-- start Document extract --

Security Whitepaper
Executive Summary
HatiData provides enterprise-grade data warehouse capabilities with a security-first architecture. All data processing occurs within the customer's VPC, ensuring complete data sovereignty and zero data egress. This whitepaper details the seven security pillars that underpin every HatiData deployment.
1. Network Architecture
1.1 VPC Isolation
HatiData deploys the query engine entirely inside the customer's VPC. This architecture guarantees that data never traverses the public internet and never reaches HatiData-managed infrastructure.
- No public IP addresses on any resource (EC2 instances, NLB, VPC endpoints)
- All communication via AWS PrivateLink between data plane and control plane
- VPC Gateway Endpoint for S3 access (no internet gateway required)

-- end Document extract --

→ **Required work**:
Reproduce the security whitepaper from "1. Network Architecture" to "reaches HatiData-managed infrastructure.", replacing "query engine" with "processing engine".

-- start Stored records --

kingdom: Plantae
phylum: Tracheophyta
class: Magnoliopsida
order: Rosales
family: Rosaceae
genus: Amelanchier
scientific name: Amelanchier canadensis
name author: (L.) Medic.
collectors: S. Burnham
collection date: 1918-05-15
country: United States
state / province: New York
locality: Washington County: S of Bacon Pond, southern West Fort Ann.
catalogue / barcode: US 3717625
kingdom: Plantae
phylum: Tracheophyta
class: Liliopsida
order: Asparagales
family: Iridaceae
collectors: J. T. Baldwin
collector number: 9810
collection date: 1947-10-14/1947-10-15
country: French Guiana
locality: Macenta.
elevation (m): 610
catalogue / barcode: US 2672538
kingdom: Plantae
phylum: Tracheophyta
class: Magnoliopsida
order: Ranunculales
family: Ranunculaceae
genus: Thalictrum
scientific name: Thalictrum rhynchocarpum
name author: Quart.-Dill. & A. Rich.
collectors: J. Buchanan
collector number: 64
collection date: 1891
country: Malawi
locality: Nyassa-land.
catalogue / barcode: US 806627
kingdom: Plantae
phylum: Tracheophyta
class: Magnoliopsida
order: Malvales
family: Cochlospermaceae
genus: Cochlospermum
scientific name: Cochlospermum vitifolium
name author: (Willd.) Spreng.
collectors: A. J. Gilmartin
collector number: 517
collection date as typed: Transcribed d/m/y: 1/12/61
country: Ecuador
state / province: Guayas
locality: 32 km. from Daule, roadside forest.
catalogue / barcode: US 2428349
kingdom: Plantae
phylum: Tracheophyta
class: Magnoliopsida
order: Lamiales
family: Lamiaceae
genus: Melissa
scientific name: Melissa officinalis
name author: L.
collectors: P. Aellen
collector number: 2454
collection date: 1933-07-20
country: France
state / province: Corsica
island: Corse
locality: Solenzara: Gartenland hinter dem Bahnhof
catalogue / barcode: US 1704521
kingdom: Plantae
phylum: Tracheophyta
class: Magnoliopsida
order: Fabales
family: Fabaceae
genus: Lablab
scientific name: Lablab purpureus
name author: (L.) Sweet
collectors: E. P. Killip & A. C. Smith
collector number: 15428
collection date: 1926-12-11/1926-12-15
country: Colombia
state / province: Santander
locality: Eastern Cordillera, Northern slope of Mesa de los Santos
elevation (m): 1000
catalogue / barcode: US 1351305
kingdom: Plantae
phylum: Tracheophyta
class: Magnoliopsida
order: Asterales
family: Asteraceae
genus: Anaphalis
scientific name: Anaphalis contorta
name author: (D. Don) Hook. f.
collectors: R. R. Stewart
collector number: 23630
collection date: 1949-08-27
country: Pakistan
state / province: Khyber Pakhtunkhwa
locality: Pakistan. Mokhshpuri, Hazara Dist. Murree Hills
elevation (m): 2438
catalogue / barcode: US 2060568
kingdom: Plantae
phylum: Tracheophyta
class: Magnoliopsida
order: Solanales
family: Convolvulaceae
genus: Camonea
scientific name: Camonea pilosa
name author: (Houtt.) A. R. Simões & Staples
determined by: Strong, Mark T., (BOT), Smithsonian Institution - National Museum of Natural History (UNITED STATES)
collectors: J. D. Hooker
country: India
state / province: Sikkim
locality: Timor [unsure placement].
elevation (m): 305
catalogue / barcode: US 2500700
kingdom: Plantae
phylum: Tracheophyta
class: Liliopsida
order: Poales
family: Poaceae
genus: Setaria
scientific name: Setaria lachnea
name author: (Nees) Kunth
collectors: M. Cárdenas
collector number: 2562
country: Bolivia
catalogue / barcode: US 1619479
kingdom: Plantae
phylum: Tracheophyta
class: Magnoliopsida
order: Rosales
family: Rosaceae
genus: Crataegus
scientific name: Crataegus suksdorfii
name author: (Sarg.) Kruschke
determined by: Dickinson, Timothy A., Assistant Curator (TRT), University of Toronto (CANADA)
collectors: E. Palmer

-- end Stored records --

→ **Result of the task**:
1. Network Architecture
1.1 VPC Isolation
HatiData deploys the processing engine entirely inside the customer's VPC. This architecture guarantees that data never traverses the public internet and never reaches HatiData-managed infrastructure.